In March of 2011 Rapid Rewards changed to a fixed-value points program, meaning that you now earn points that can be redeemed for any flight instead of earning capacity controlled flights awards. The catch? Each point has a fixed value (up to 1.8 cents when redeemed for Wanna Get Away, 1 cent for Anytime and .8 cents towards Business Select) so no more flying 8 cheap roundtrips and then redeeming for an expensive flight- everything is now pegged to the cost of the fare.
Southwest left the American Express Membership Rewards program in July 2010, but was added as a 1:1 transfer partner of Chase Ultimate rewards on January 5, 2012, and when I did my transfer the other day the points showed up in my account within 3 minutes. (Note: transferred points do not qualify for the Companion Pass, which is one of the best benefits in the airline loyalty program world.)
I generally transfer most of my Chase points to United (business/first class Star Alliance awards) and Hyatt (15,000-22,000 for top tier Park Hyatt free night awards), however, I recently used points to book a flight for a family member and think it made a lot of sense.
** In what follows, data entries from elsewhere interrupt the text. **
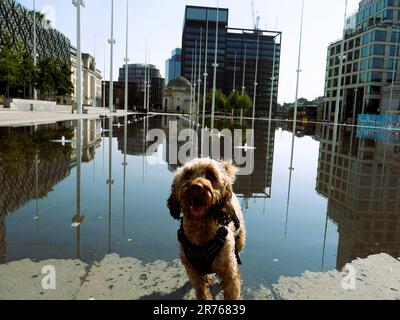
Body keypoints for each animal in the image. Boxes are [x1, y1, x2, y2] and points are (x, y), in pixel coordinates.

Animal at [166, 158, 244, 300]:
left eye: (210, 175)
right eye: (187, 174)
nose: (196, 187)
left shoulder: (229, 273)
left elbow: (231, 292)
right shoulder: (192, 270)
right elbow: (201, 290)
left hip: (240, 240)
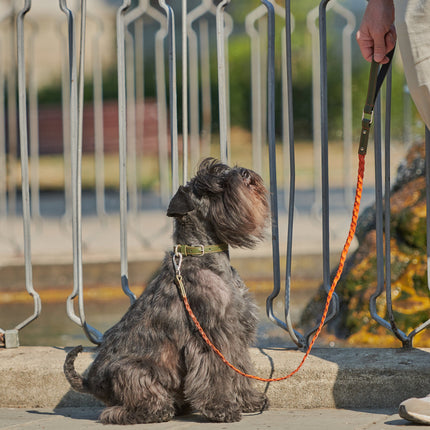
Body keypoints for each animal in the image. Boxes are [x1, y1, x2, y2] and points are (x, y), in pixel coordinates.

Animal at [63, 157, 268, 424]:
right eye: (213, 186)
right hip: (136, 371)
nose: (245, 174)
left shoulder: (236, 334)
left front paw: (248, 401)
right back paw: (157, 410)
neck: (203, 256)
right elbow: (216, 372)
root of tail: (90, 382)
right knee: (117, 410)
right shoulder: (210, 335)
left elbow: (240, 367)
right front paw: (221, 408)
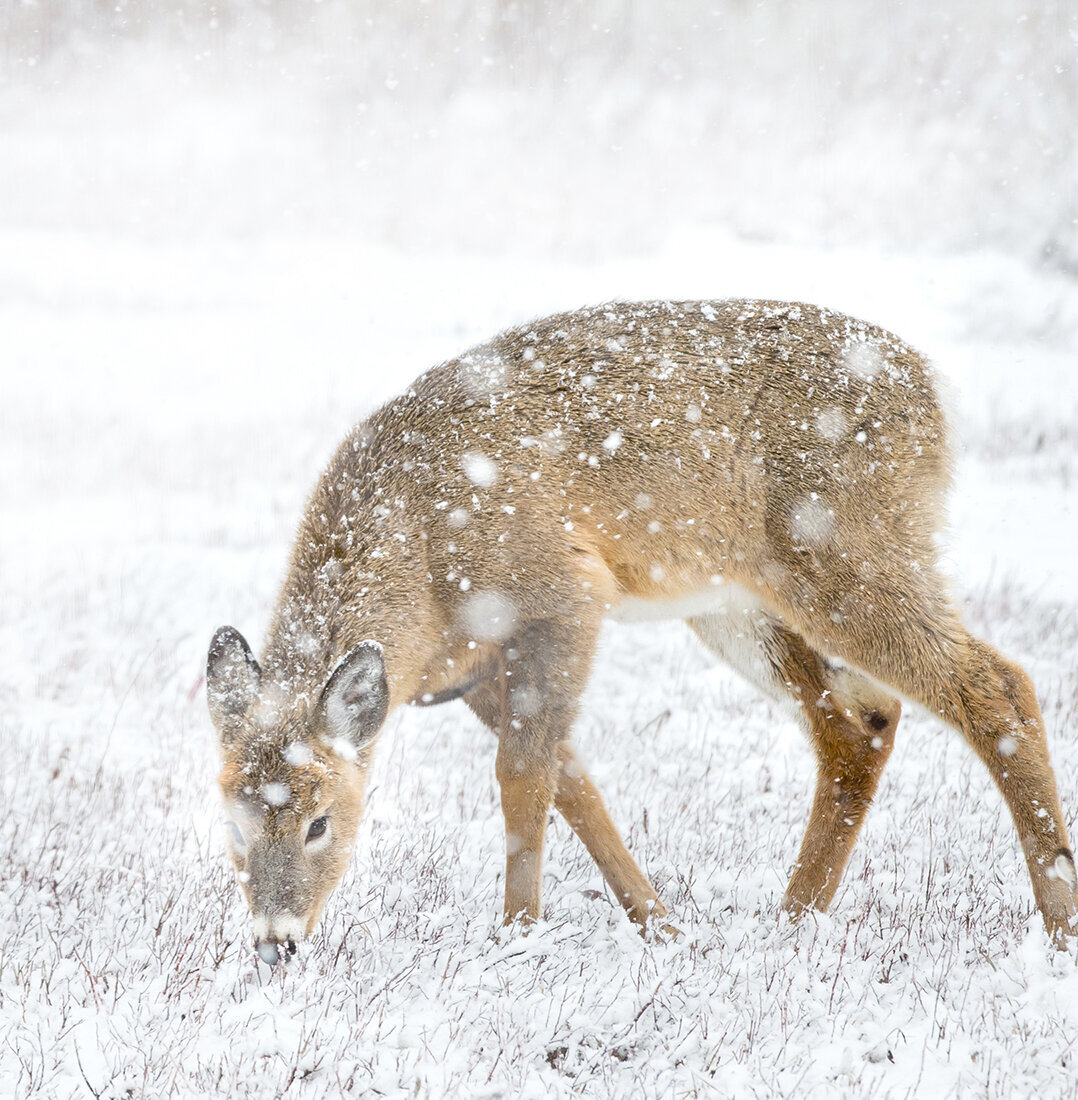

I booked a $222 one-way flight for 12,000 Chase -> Southwest points and $5. In my scenario, I saved $217 by using 12,000 points, valuing them at 1.8 cents a piece – pretty good for a domestic coach award.
There was a US Airways option that I could have booked using 12,500 Chase -> United miles, but the flight times were horrible and US Airways charges much more for bags, $25 for the first and $35 for the second vs. $0 for up to two free checked bags with Southwest.
For Southwest flyers who redeem for Wanna Get Away fares, that means the current Ink Bold 50,000 point sign-up bonus would equal $900 in Southwest flights and the Chase Sapphire Preferred® Card 40,000 bonus would be $720 – not bad for two cards that have the $95 annual fee waived the first year and certainly better than getting the Chase Southwest Plus or Premier card that currently only offers 25,000 points ($450) and has a $69 annual fee. There are often 50,000-point Southwest deals, so I’d wait until one re-emerges, especially since credit card sign-ups currently count towards Companion Pass qualification.
While a lot of people (myself included) may choose not to fly Southwest because of their fixed-value award program, lack of advanced seat assignments, lack of international routes and no first/business class, the bottom line is that Southwest can make a lot of sense for those looking to fly domestically and check bags. I still think United and Hyatt are the most valuable transfer partners of Ultimate Rewards, but I’m happy to have Southwest as an option- especially since they are one of the only airlines to fly into Islip airport in NY, which is incredibly convenient if you are visiting the Long Island and want to avoid the inevitable NYC summer traffic.